+++ Passage to read

# Training manuals



## LouJo (Nov 12, 2013)

Hi there

I'm a new user on the forum and have a 9 month old Viszla called Bob. I've read lots of posts on the forum from people who seem to have the same problem as me, ie: the fact that Bob can be absolutely adorable and well behaved, or he can be an absolute horror. I live in rural France so Bob has plenty of off-lead time. We walk for 45 mins to an hour every morning and late afternoon and there is only about a five minute section when he needs to be on the lead as it's a road where you _occasionally_ see cars. He's brilliant when we're out and always sits down to wait for his lead when we get near the road section. I walk about 4 km and he probably runs about three times that chasing birds or deer or just running for the sake of it. I work from home so I am here nearly all the time. He used to snooze happily in my office, playing with toys, or hang around the garden. Now, however, he's gone on a destructive rampage. He eats cushions, shoes, underwear, his own bed. And never even looks remorseful. I end up having to cage him just to get work done. I thought with the exercise he was getting he'd be fine in the house, but he seems to have got more disobedient when he's at home. My problem is that while my home is perfect for his walks, it isn't perfect for training. There's nothing nearby, and if there was I'm not sure that my French would be up to it. They certainly wouldn't be used to Viszlas as they are pretty rare here. I had to travel 3 hours to find a breeder! So it's going to have to be me who does the training. And, after a very long preamble, I'm finally getting round to my question. Does anybody know of any good training guide books or websites for this particular amateur? I'd welcome any help and advice.


----------



## MilesMom (Jun 21, 2012)

Do you have toys to keep him busy during the day? 

We have Kongs, Orka Jack, Tuffy, antler, Himalayan chews, bones etc etc etc and change rotate them every few days to keep them interested so they are good in the house.


----------



## marathonman (Jan 15, 2013)

Sounds like he's going through one of those phases where he's testing you. (and sounds like he's bored) You need to give him more mental stimulation. My suggestions include:
-Re-focus on obedience training. Institute 5-10 minute fun training sessions several times a day. Hit all of the basic tricks in different orders with intermittent treats, (i.e. sit, down, treat, stand, sit, treat, shake, stand, down, spin, treat, etc) and start teaching new tricks (over, under, touch, wave, crawl, etc)
-Make him play some fun games/jobs, such as "find it". Hide treats all over the house in various spots. If his stay is good, make him wait while you place treats. (Otherwise, make him wait in his crate until you've placed treats) As he picks up the game, hide them in harder spots so he really has to use his nose.


----------



## LouJo (Nov 12, 2013)

Thanks for the comments. I've already got some new toys on order - a Kong Extreme and a Tuffy Boomeragng – as I had suspected that boredom was playing a part. Let's see when I get them. I'll try to add some extra training, but I'm not really very up to speed with ways of going about it. I could really do with some guidance myself about training tips and techniques so if anyone can recommend a good book, I'd love to hear from them.

++++++
+++ Entries supplied

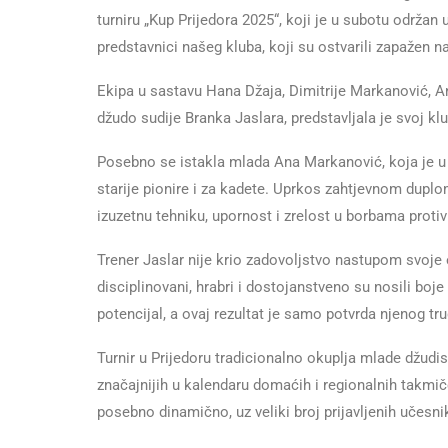
turniru „Kup Prijedora 2025“, koji je u subotu održan
predstavnici našeg kluba, koji su ostvarili zapažen na
Ekipa u sastavu Hana Džaja, Dimitrije Markanović, A
džudo sudije Branka Jaslara, predstavljala je svoj k
Posebno se istakla mlada Ana Markanović, koja je u s
starije pionire i za kadete. Uprkos zahtjevnom duplom
izuzetnu tehniku, upornost i zrelost u borbama protiv s
Trener Jaslar nije krio zadovoljstvo nastupom svoje
disciplinovani, hrabri i dostojanstveno su nosili bo
potencijal, a ovaj rezultat je samo potvrda njenog tru
Turnir u Prijedoru tradicionalno okuplja mlade džudist
značajnijih u kalendaru domaćih i regionalnih takmič
posebno dinamično, uz veliki broj prijavljenih učesn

++++++

▶ [Tasks to complete]
a: In the forum thread, how long did LouJo have to travel to find a breeder?
b: Transcribe the stretch of the forum thread from "## marathonman (Jan" through "wave, crawl, etc)".
You won't need the rows.

▶ [Task-by-task answers]
a: 3 hours.

b:
## marathonman (Jan 15, 2013)

Sounds like he's going through one of those phases where he's testing you. (and sounds like he's bored) You need to give him more mental stimulation. My suggestions include:
-Re-focus on obedience training. Institute 5-10 minute fun training sessions several times a day. Hit all of the basic tricks in different orders with intermittent treats, (i.e. sit, down, treat, stand, sit, treat, shake, stand, down, spin, treat, etc) and start teaching new tricks (over, under, touch, wave, crawl, etc)